Actually I cleaned it before taking the pics. I like smaller framed bikes as well, I'm relatively short and I only buy riders unless it is a resale bike which I don't do much of. Most of my bikes are just a tad to big so it is nice to have one the opposite for a change. It measures out at about a 48cm and I ride a 50 or 52 depending on the maker.


----------



## HARPO (Jun 8, 2012)

WHAT A SCORE!!! That bike is worth quite a few hundred, easy. People just have no idea what these old bikes are worth. And, lucky you, happened by at the right time. Start riding bikes like this, and you'll soon be selling off your lower end Schwinn's to find more.


----------



## fixed1313 (Jun 8, 2012)

Yeah, I don't have to many old Schwinns anymore already. Dumped those back on the market to make space for the future. I have one LeTour as a commuter and another set up as a FG. I made the choice a couple of years ago that I wanted a few nice vintage race bikes and needed to thin things out so the wife would not holler to loud when I brought home more bikes. Just took me this long to find anything new to bring home.
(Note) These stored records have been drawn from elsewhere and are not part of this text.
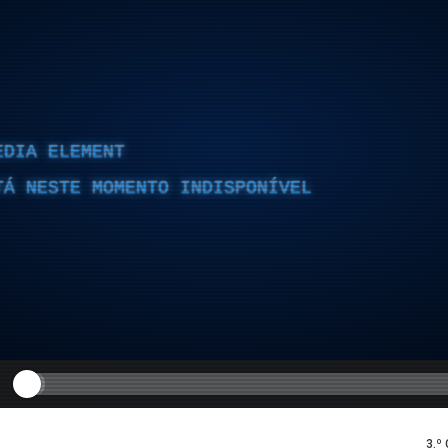
EDIA ELEMENT
TÁ NESTE MOMENTO INDISPONÍVEL
3.º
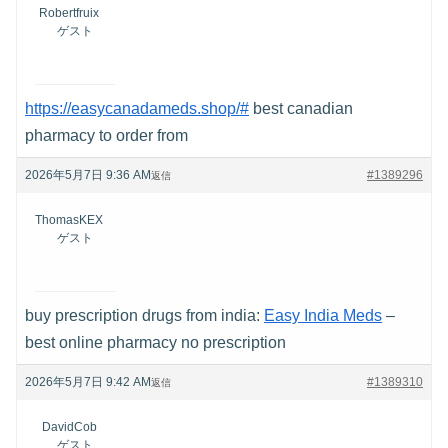
Robertfruix
ゲスト
https://easycanadameds.shop/#
best canadian
pharmacy to order from
2026年5月7日 9:36 AM
#1389296
返信
ThomasKEX
ゲスト
buy prescription drugs from india:
Easy India Meds
–
best online pharmacy no prescription
2026年5月7日 9:42 AM
#1389310
返信
DavidCob
ゲスト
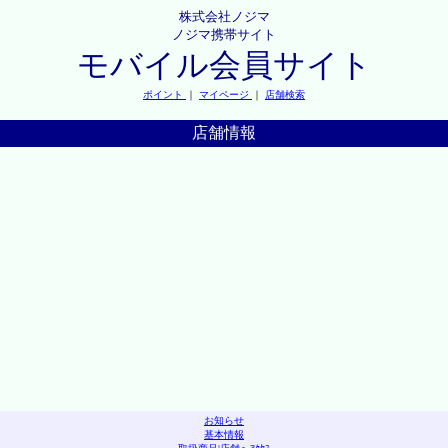
株式会社ノジマ
ノジマ携帯サイト
モバイル会員サイト
ポイント
｜
マイページ
｜
店舗検索
店舗情報
お知らせ
基本情報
I suppose I should mention that my son picked up a Univega Gran Sprint at city clean up day, only needed tubes, tires and a seat for parts and lots of elbow grease to get rolling again. Not as nice as the Bridgestone but a little nicer than the Schwinns. He is very proud of it.


----------



## Ranger Dan (Jun 9, 2012)

*A Little Nostalgia for the Old Folks*



fixed1313 said:


> I have one LeTour as a commuter and another set up as a FG.




If you have pix of the LeTours, I'd enjoy seeing those.  I used to have a mid-70s one in yellow that I liked a lot.  It was a pretty big step up from the Varsity I had previously.

If I recall, the Varsity was $97 plus tax.  That was a hell of a lot of lawn-mowing at three bucks (and two acres) a shot!  Later, I could afford the pricier LeTour on account of a full-time summer job as a construction laborer, as the minimum wage had recently been increased to a buck eighty-five or something like that.


----------



## fixed1313 (Jun 9, 2012)

Sure Dan, I can post some pics. Not sure if they will do any good for you though. The one that has not been repainted (it had the better paint) is in pretty rough shape. The other was rattle canned 'cause it was in worse shape. Nothing stock on the FG and I am not sure what is stock and what is not on the other. I have no idea what year the FG is but the blue one is a 1984, both sport the Chicago head badge.


----------



## Ranger Dan (Jun 9, 2012)

fixed1313 said:


> Nothing stock on the FG and I am not sure what is stock and what is not on the other.




That was nice trip down ... um, memory road.  I don't remember how mine was equipped except that I'm pretty sure it had center-pull Weinmanns and the aforementioned yellow paint. Oh, and the shifter bosses were in the traditional radial position rather than top-mounted as shown on your second model.  For the life of me I also can't remember how we parted company, which seems odd considering how much I liked the machine.

Thanks for taking the trouble to shoot the photos.


----------



## fixed1313 (Jun 10, 2012)

No problem......like I said, they were pretty beat when I got them so I reconfigured to what I wanted. It was not so much as a restoration process as it was making ridable bikes.


----------